2018-02-15 Thread Raymond Hettinger

Raymond Hettinger  added the comment:

> In former examples (list, ordered dict) objects are iterated and deleted 
>in order of creation. But in the set of strings items are deleted in
> non-predicable random order. I suppose the non-linear effect is 
> related to memory management.

That makes sense.  We're likely seeing an artifact of a favorable 
correspondence between the container pointer order and the order that the 
referred-to objects were created in memory in this somewhat non-representative 
test case.  That is why lists lose the favorable timing when the data is 
shuffled.

If the test bench creates all the referred-to objects in consecutive memory 
locations, then any container accessing those objects consecutively will 
benefit from spatial cache locality.  (i.e. If there is more than one datum per 
cache line, the second read is virtually free.  Likewise, memory controller 
read-ahead makes a long series of consecutive accesses cheaper.)

It would be nice is the timing were run on strings instead of integers.  Ints 
are somewhat weird in that the hashes of consecutive integers are themselves 
consecutive, you can fit two ints in one cache line.

Entries shown:

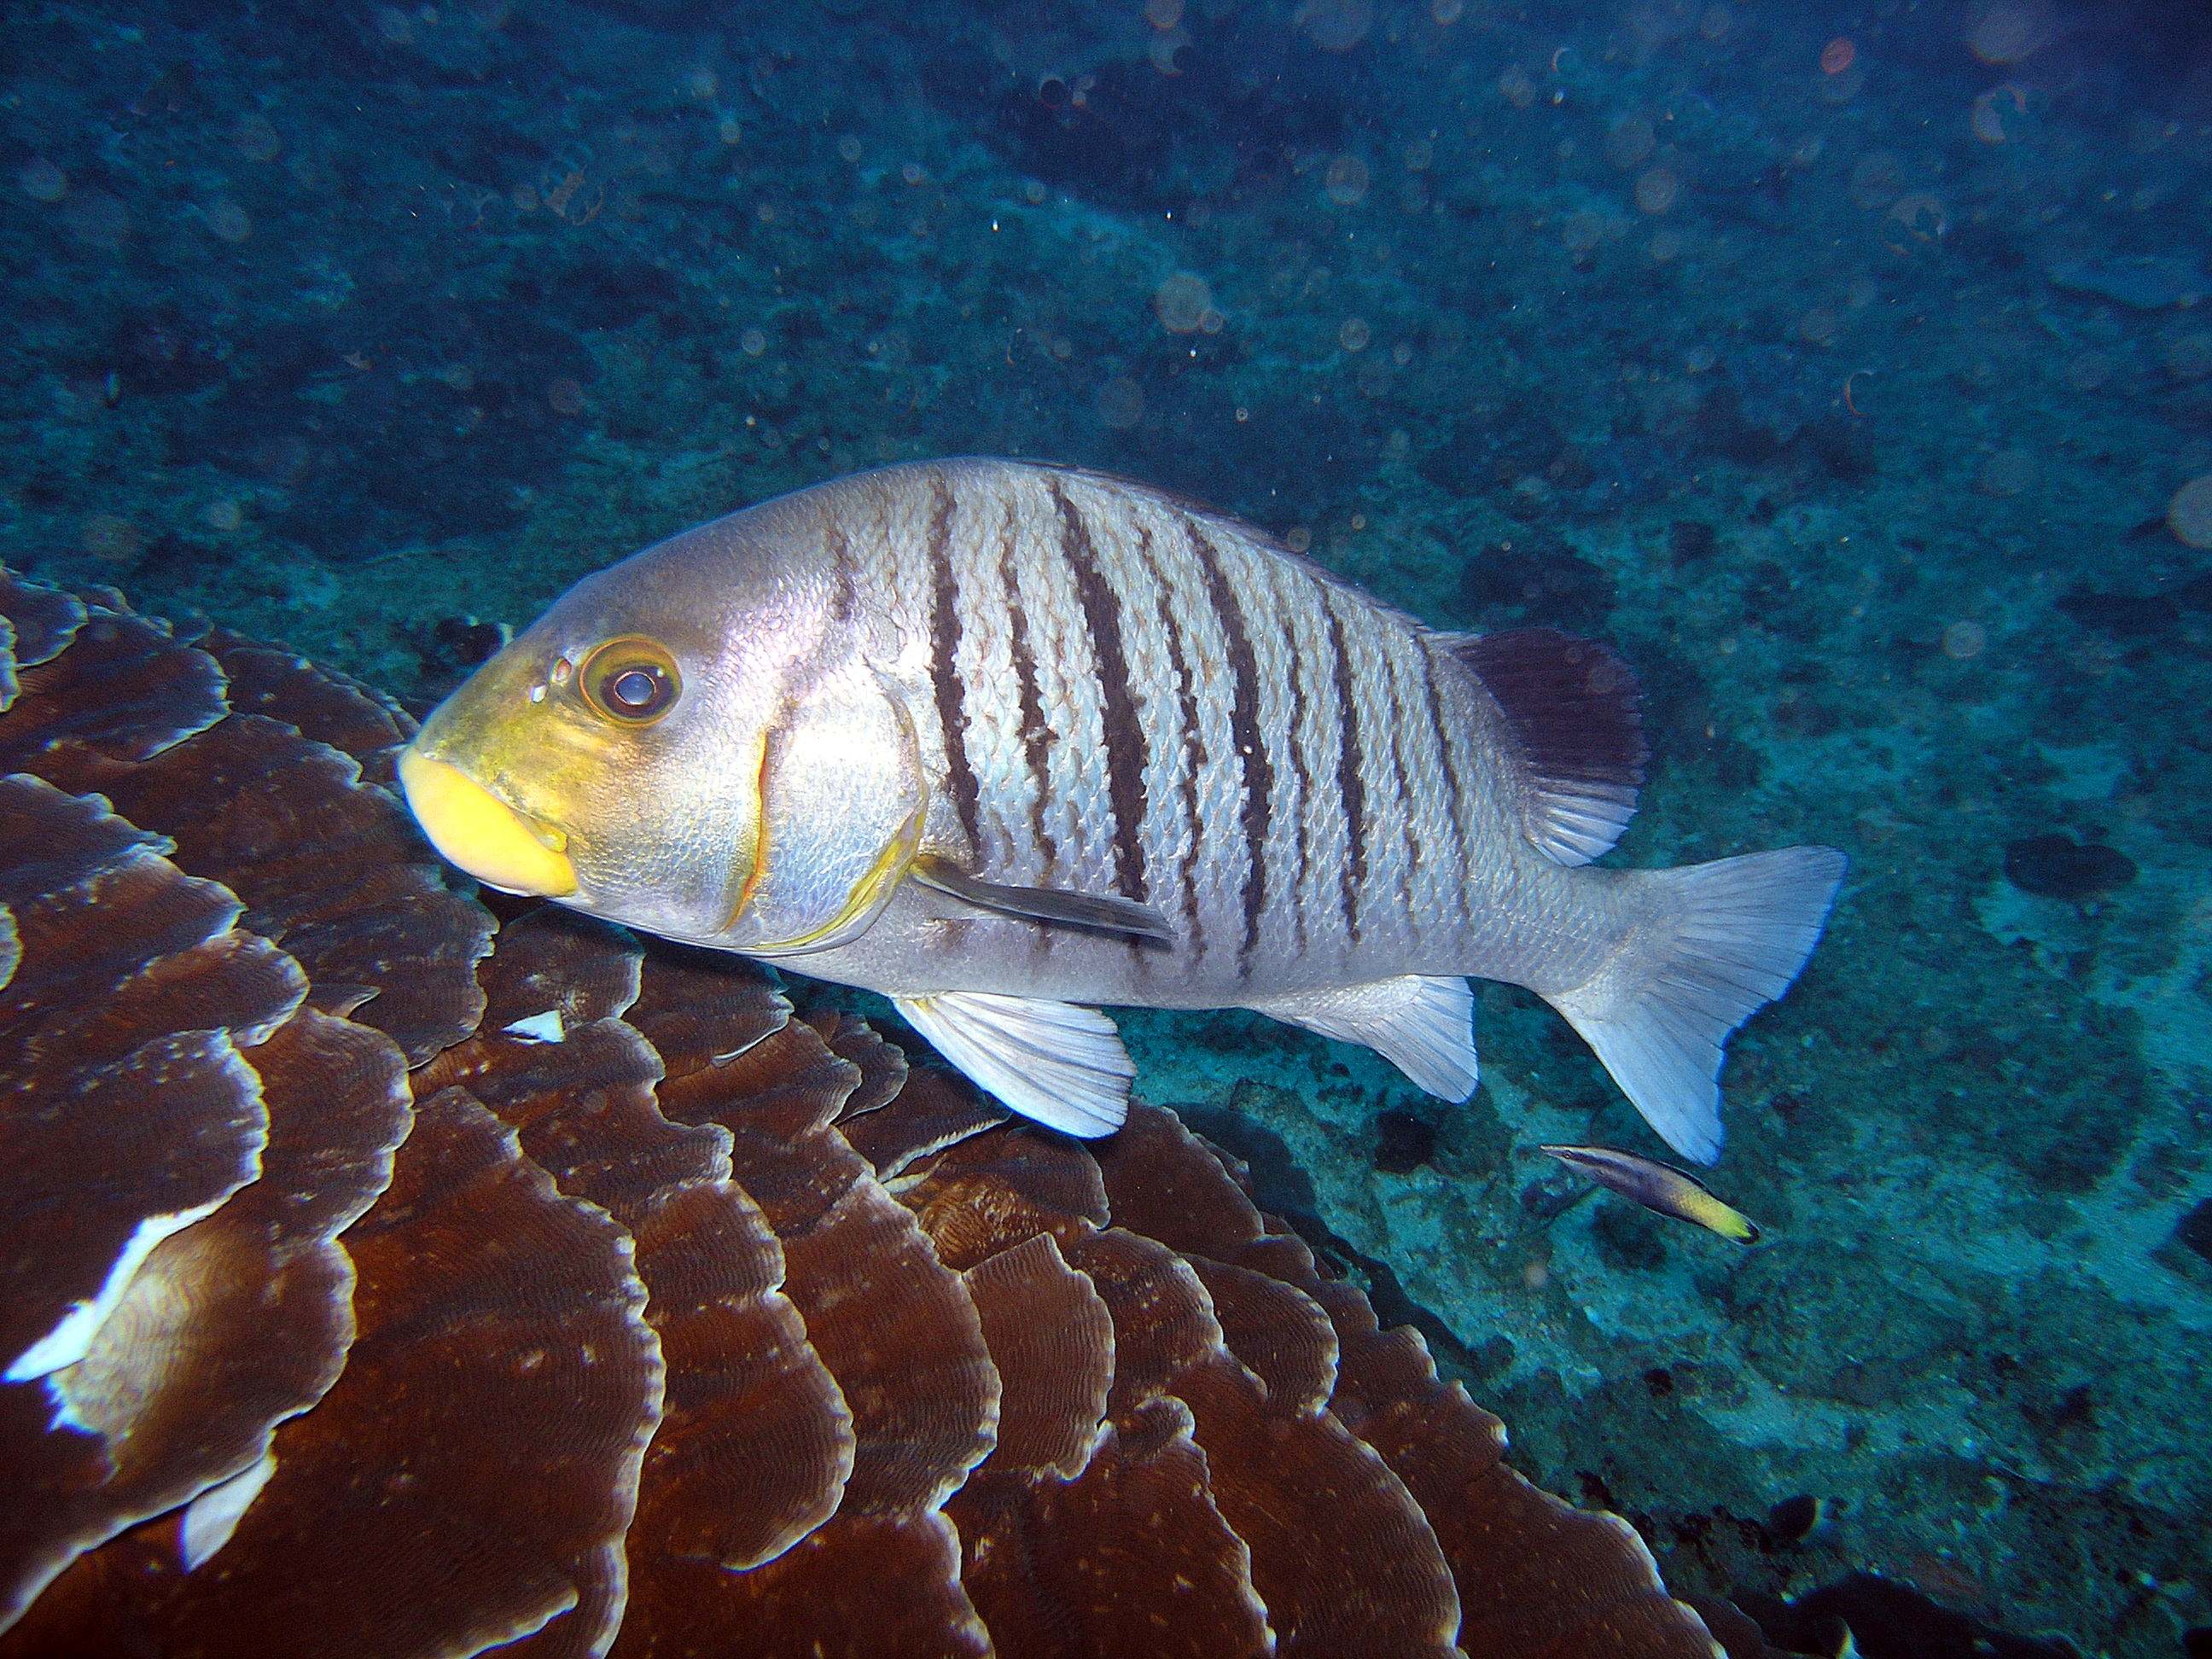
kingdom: Animalia
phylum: Chordata
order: Perciformes
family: Haemulidae
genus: Plectorhinchus
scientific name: Plectorhinchus plagiodesmus
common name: Barred rubberlip
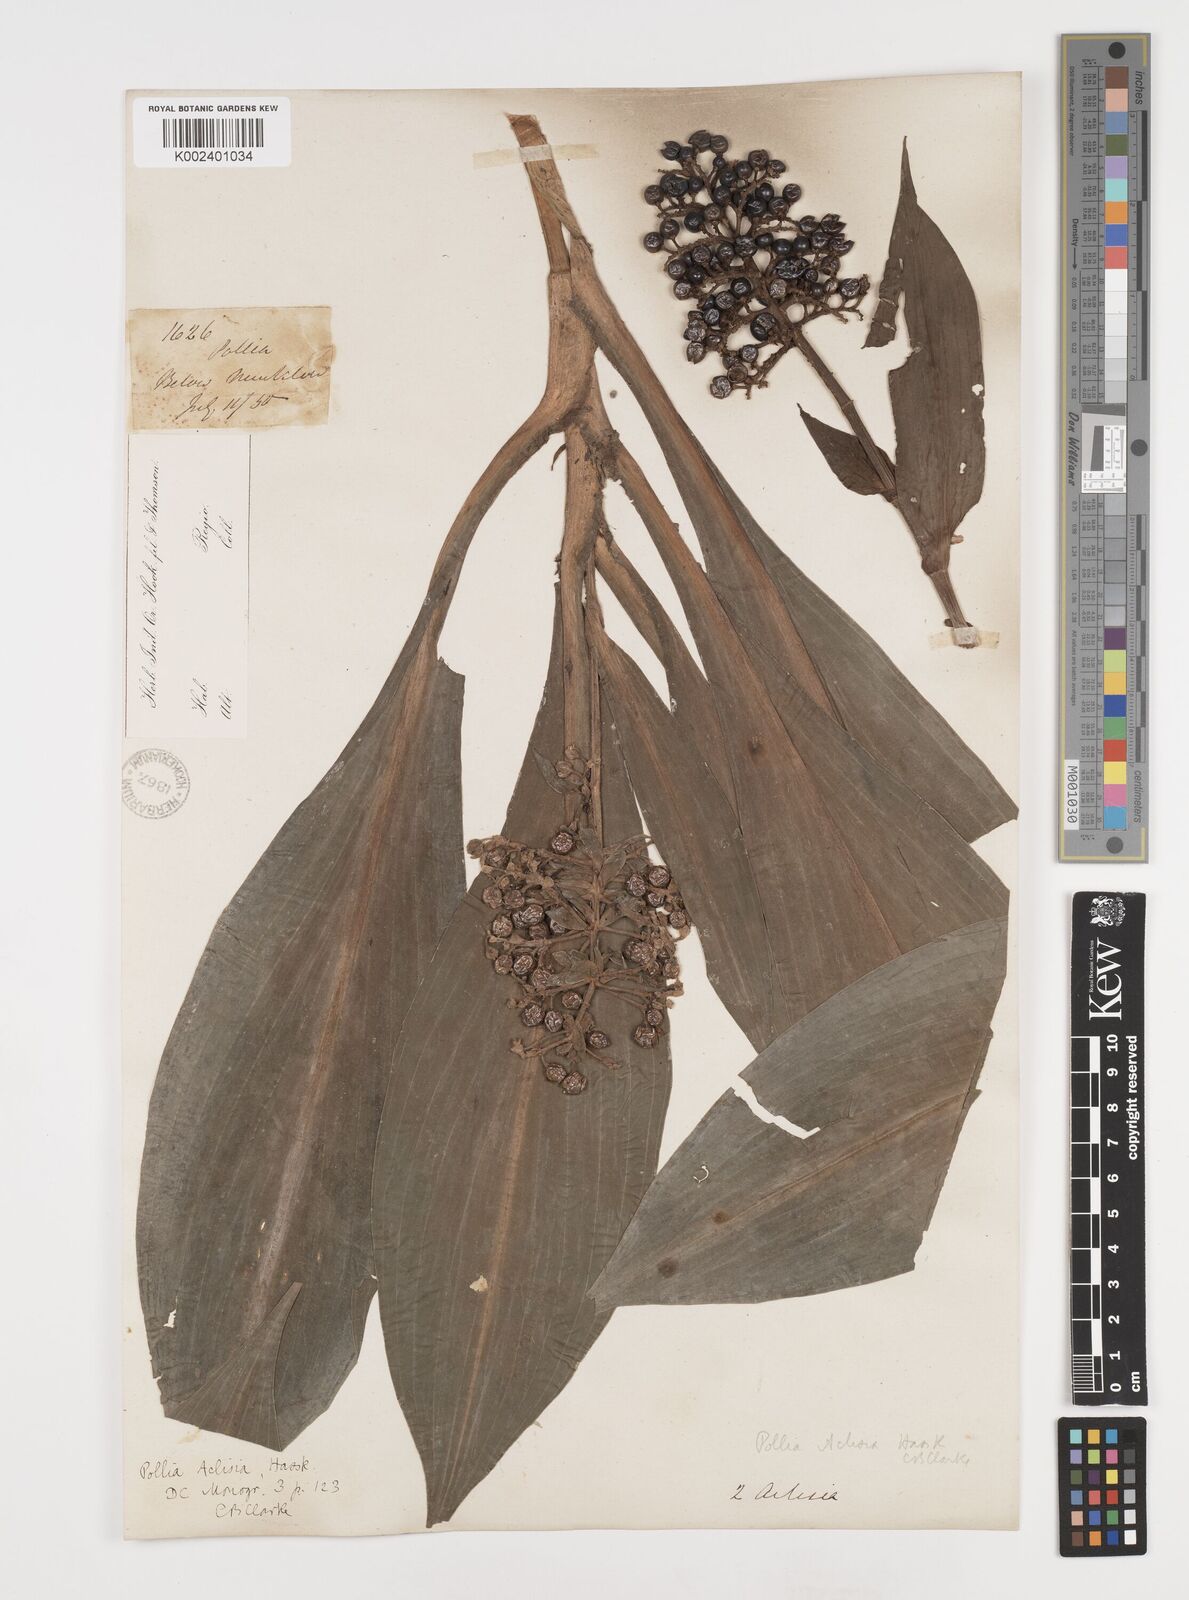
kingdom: Plantae
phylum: Tracheophyta
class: Liliopsida
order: Commelinales
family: Commelinaceae
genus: Pollia
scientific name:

Questions:
a: According to the comment on container timing, what causes lists to lose their favorable timing?
b: Write the next few sentences of the comment on container timing, picking up after its last sentence.
The rows come from a separate source and have no connection to the comment on container timing.

Results in order:
a: Lists lose the favorable timing when the data is shuffled.

b:
I'm not sure whether it applies here, but there may also be a branch-prediction 
effect as well:  
https://stackoverflow.com/questions/11227809/why-is-it-faster-to-process-a-sorted-array-than-an-unsorted-array

FWIW, the deallocation routine for sets isn't doing anything special.  It just 
calls Py_DECREF in a loop:

static void
set_dealloc(PySetObject *so)
{
setentry *entry;
Py_ssize_t used = so->used;

/* bpo-31095: UnTrack is needed before calling any callbacks */
PyObject_GC_UnTrack(so);
Py_TRASHCAN_SAFE_BEGIN(so)
if (so->weakreflist != NULL)
PyObject_ClearWeakRefs((PyObject *) so);

for (entry = so->table; used > 0; entry++) {
if (entry->key && entry->key != dummy) {
used--;
Py_DECREF(entry->key);
}
}
if (so->table != so->smalltable)
PyMem_DEL(so->table);
Py_TYPE(so)->tp_free(so);
Py_TRASHCAN_SAFE_END(so)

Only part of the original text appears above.